For the year to August 31, 2019, luxury shoe-maker Christian Louboutin reported 4.8 percent drop in total sales to 50.2 million pounds (62.9 million dollars). However, the company’s pre-tax profits increased by 9 percent to 1.2 million pounds (1.5 million dollars) resulting in shareholders getting a dividend of 3 million pounds (3.7 million dollars) during the year under review.
Commenting on the annual trading, the company said in accounts filed with the Companies House UK: “The UK retail environment remains challenging, both in standalone boutiques and department stores. The ongoing uncertainty regarding the future relationship of the UK with the EU, and around the eventual timing of the UK’s departure from the EU, have both contributed to downward pressure on like-for-like sales.”

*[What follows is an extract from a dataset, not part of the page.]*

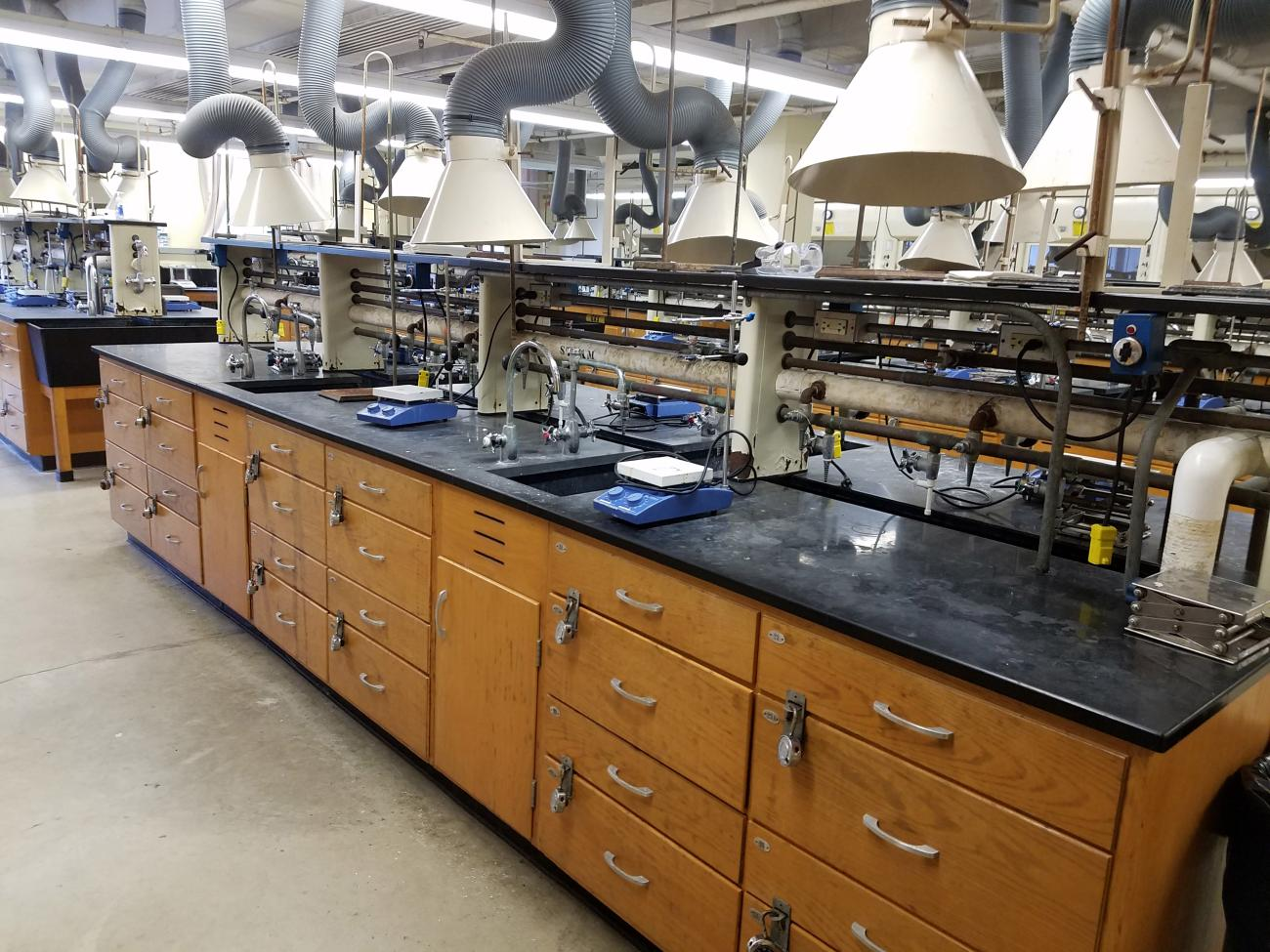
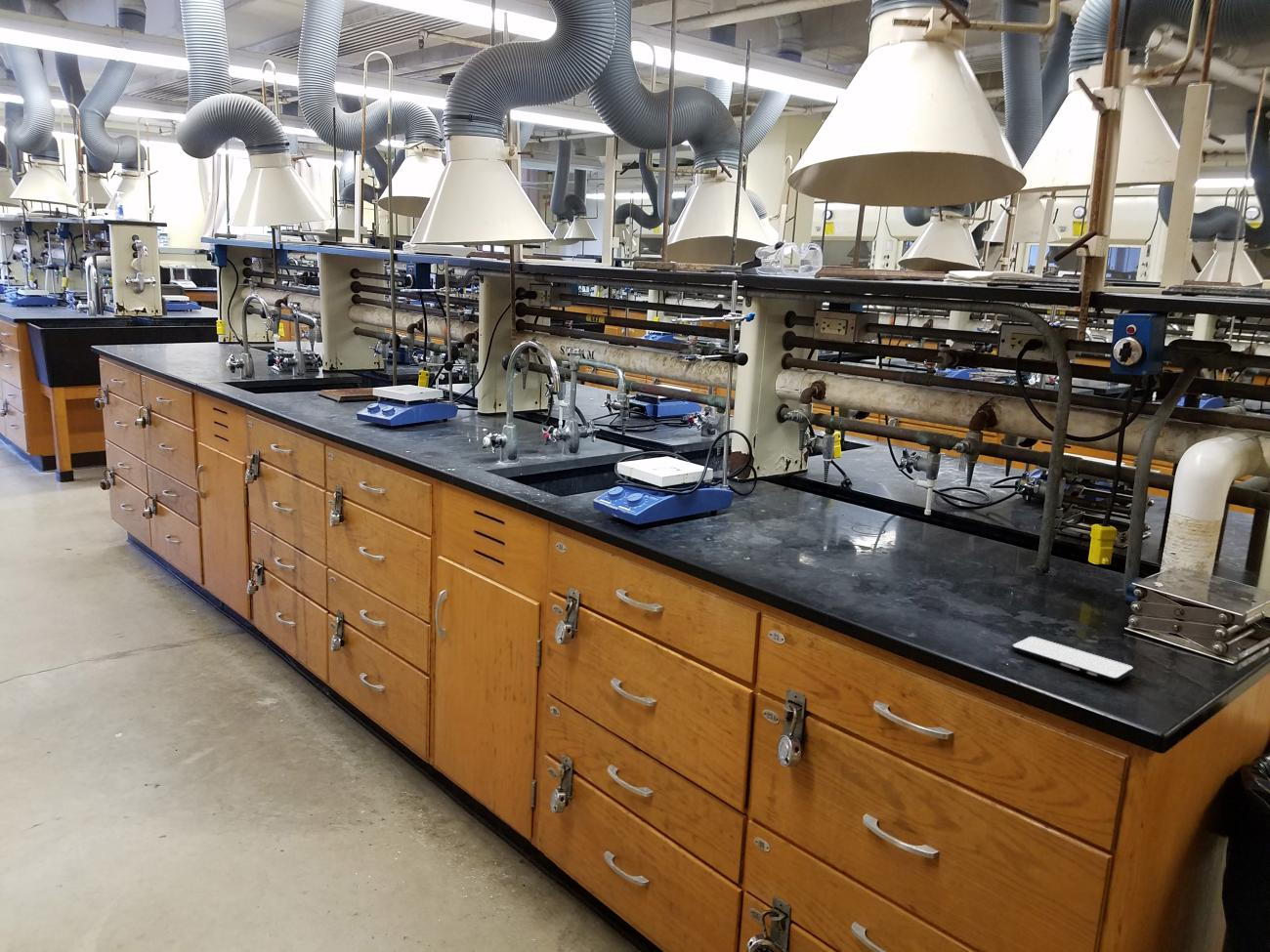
+ smartphone [1010,636,1135,683]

Christian Louboutin posted gross profit of 20.73 million pounds, 41.3 percent of the turnover compared to 38 percent in the previous year. The company added that despite drop in like for like sales, this 3 percent rise in gross profit represents strong performance of latest collections.

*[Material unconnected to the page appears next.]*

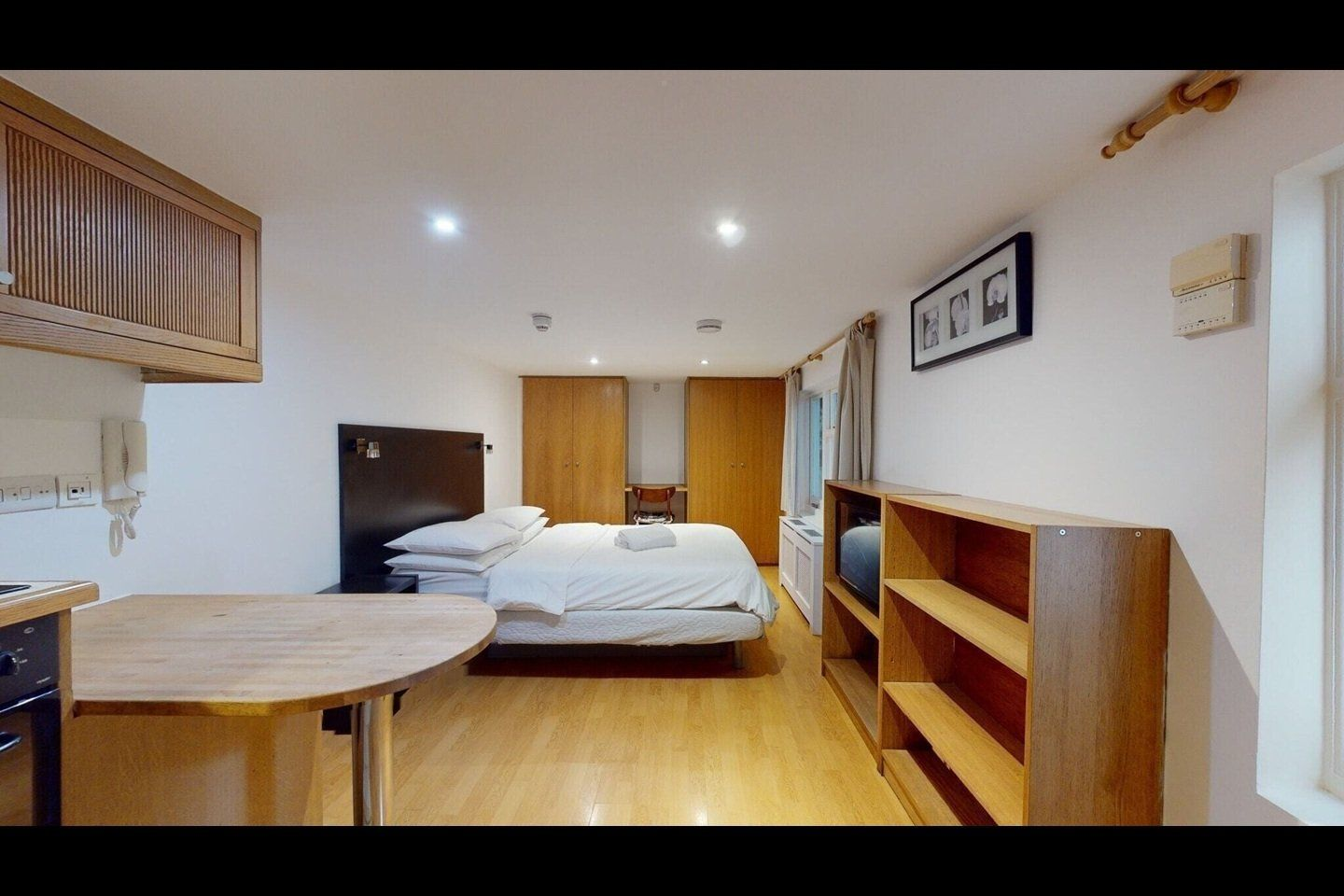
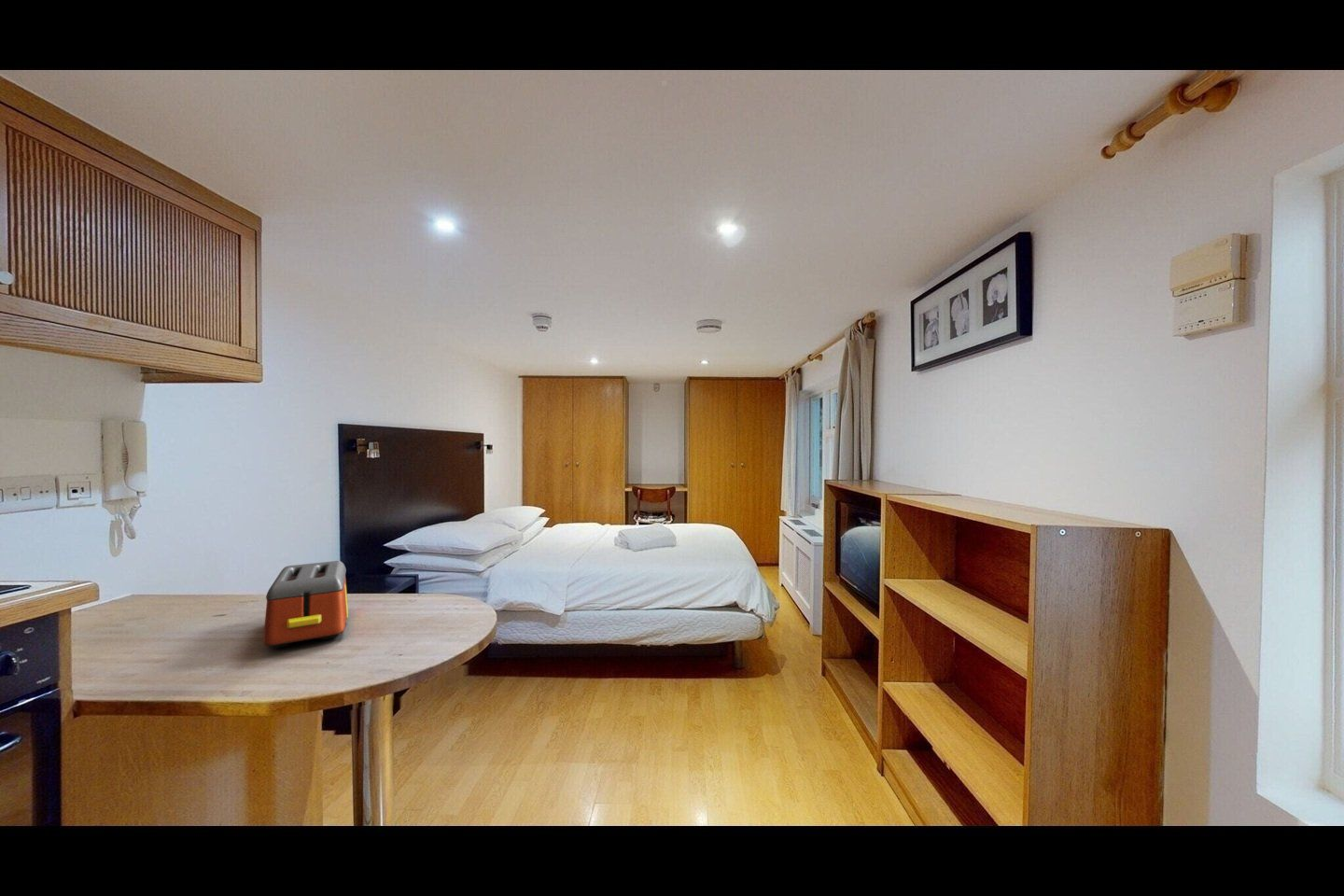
+ toaster [262,560,349,650]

The company further said that economic outlook continues remain uncertain however consistent performance of stores along with varied client portfolio provides confidence for the future.
The designer label popularly known for its red-stilettos, operates three standalone stores in the UK and has presence at Selfridges, Harrods and Harvey Nichols. The company said that throughout 2018, it invested 1.2 million pounds across existing and new locations.